### EXERCISE MATERIAL ###

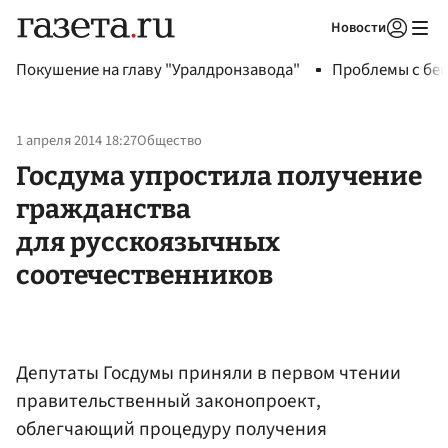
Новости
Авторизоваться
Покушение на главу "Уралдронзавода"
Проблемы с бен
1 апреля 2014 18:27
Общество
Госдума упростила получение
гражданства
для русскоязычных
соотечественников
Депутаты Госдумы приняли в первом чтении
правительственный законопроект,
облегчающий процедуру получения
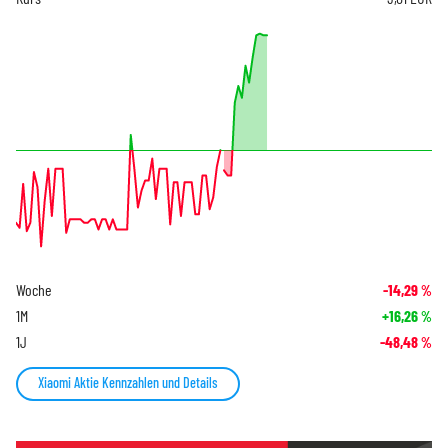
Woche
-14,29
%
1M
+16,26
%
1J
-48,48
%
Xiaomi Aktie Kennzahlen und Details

###
### EXERCISE MATERIAL ###

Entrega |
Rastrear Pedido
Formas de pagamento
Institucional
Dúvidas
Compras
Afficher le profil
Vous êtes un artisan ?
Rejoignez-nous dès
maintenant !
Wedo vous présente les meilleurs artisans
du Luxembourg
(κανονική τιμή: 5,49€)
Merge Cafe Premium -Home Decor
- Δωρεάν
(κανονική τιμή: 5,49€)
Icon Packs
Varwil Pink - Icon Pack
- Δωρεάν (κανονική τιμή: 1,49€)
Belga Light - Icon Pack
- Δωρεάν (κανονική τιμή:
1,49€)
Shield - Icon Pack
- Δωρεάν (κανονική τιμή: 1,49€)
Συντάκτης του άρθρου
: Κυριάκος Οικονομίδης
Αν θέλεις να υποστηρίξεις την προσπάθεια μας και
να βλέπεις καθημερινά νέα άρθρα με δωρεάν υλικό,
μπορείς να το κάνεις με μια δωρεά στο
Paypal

###

### EXERCISE
In the material above, find every line that has the string "Icon" and pull those lines out.

### TASK RESULT
Icon Packs
Varwil Pink - Icon Pack
Belga Light - Icon Pack
Shield - Icon Pack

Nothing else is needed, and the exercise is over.